Parenting

The Tooth Fairy Didn't Come...Again

by Jen Groeber
tooth fairy
Jen Groeber

The tooth fairy didn’t come again.

And I sort of wanted to punch her in the throat until her little fairy wings shuddered.

I mean, how hard could it possibly be to show up at a house and throw some coins under my daughter’s pillow? Is this fairy doubling up on families? Moonlighting as a fairy to the Duggars? Because last time I heard, each family got their own tooth fairy—which would explain why some kids get an iPad or a horse under their pillow, and my kids get a dollar. Two dollars, tops.

When I walked into my 7-year-old daughter’s room this morning, she looked absolutely crestfallen. Her three siblings, all within two years of age of her were gathered around her bedside in postures of mourning as if she were a grand dame on her deathbed, and they, her hopeful beneficiaries.

“What’s going on in here?” I clapped my hands trying to clear the vultures by her bedside. “Get moving! It’s a school day!”

“You must have been up late last night,” my daughter said, in a dramatic, accusing voice, lifting her sorrowful face to mine.

All eyes shifted to me, and my gaze circled the room trying to figure out what the game was here. And then I saw the two-page letter my daughter had written to the tooth fairy the night before, still protruding from under her pillow.

“What? I…I was up late last night. Cleaning. Yeah, yeah, that’s the ticket,” I fumbled. “And I heard a noise at the back door. Yeah, like a dog in the compost! But when I looked, no one was there. And you know what? It was around midnight, I think. Damn, fairy. She is a lazy scaredy cat, you know. Man, she is the worst. What a crap fairy she turned out to be.” I nodded vehemently and began to back out of the room.

“It’s OK, Mama. Just go to bed early tonight, OK?”

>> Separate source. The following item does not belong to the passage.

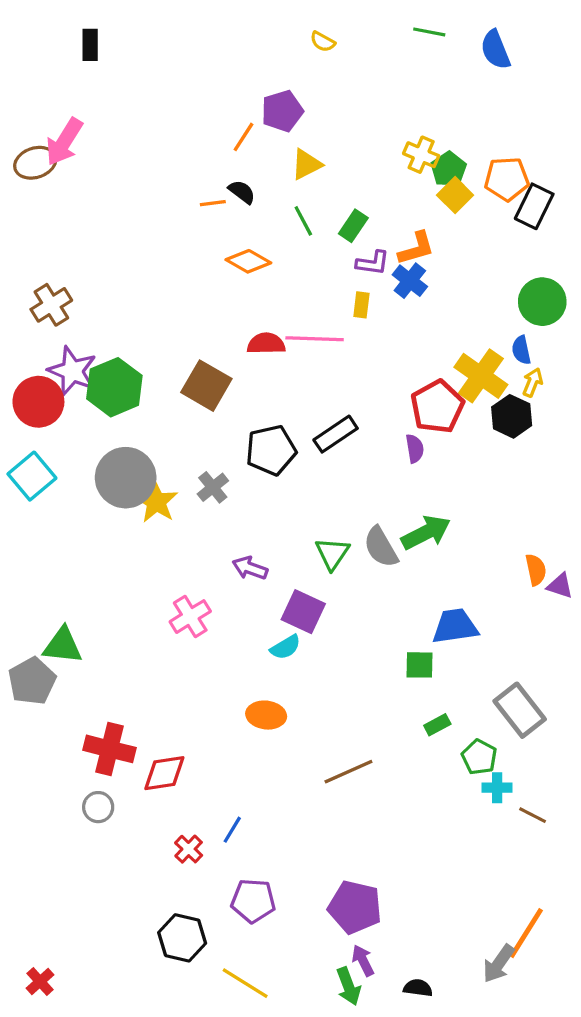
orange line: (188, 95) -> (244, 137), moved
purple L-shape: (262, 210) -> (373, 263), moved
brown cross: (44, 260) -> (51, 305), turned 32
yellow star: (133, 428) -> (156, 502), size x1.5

“Yeah, yeah. OK. But you have to remind me, OK? Remind me to go to bed. And if she doesn’t come tonight, I’ll get you something good instead.”

Effin’ fairy and her lazy ways. I am sick of her crap and her inability to perform the one god-given job she has in the world. I mean, where do they get these fairies? Did she fail as woodland fairy and tinker fairy, get kicked out of Neverland and bring Cinderella a pair of Dickies instead of a ball gown? Because she seems like a sucky has-been to me. And I want to punch her.

The first time the fairy forgot to come it was for my 7-year-old son, twin brother to the toothless grand dame. That morning she comforted him as they stood by my bedside, offering to share her silver dollar. Because in the fairy’s defense, she had come two days before. Twins’ teeth rain down like that.

Come to think of it, there was one weekend when she picked up four different teeth from three children in my family, and one of those nights the Easter Bunny came too. And we were away from home. And she still showed up with two Susan B. Anthonys, a Sacajawea, and a two-dollar bill, and they don’t even make that kind of money anymore. But no one ever remembers when the fairy actually shows up, do they?

And, a little bit, I wanted to point out to my forlorn cluster of children with their accusing eyes that it was a wicked coincidence that both times she got “scared away” and didn’t come, the child in question had left a missive under their pillow asking for her to fill out a questionnaire complete with check boxes and also to draw a self-portrait. I mean, that’s a lot for a lady of the night to manage without disturbing the peace, am I right?

I caught the eyes of my 5-year-old, our youngest. She was standing a little apart from the others with her hand in her mouth gently wiggling her bottom two teeth. She hasn’t lost any baby teeth yet. With three loose teeth, she’s about one ear of corn away from looking like a jack-o-lantern. I think she’s been avoiding it.

Also, I keep telling her she’s not allowed to lose her teeth—because she’s the youngest and once that raining down of teeth begins, I know we will be nearing the end of our days of magical creatures sneaking into our house at night, which has always creeped me out conceptually. I mean, strangers in tights creeping down our chimney or flying in through screens, hopping through locked doors with baskets filled with the kind of straw you can never actually sweep up. Really? But still, these days of magic are numbered, I know.

I’m pretty sure she’ll come tonight. And she’ll apologize for not coming last night, scribble some lame story about seeing people awake and falling asleep on a cloud, all written in her delicate, loopy fairy handwriting. There will likely be glitter involved and probably an extra Susan B. Anthony as hush money for her screw up. At least that’s what she did last time.

And everyone will pretty much forgive her. Money and glitter do that. But I won’t. I will still want to punch that lazy effin’ fairy in the throat, shake her little fluttery wings off. Because there are only so many teeth to be had in this world of ours, only so many chances to bring the magic. And she failed. Again.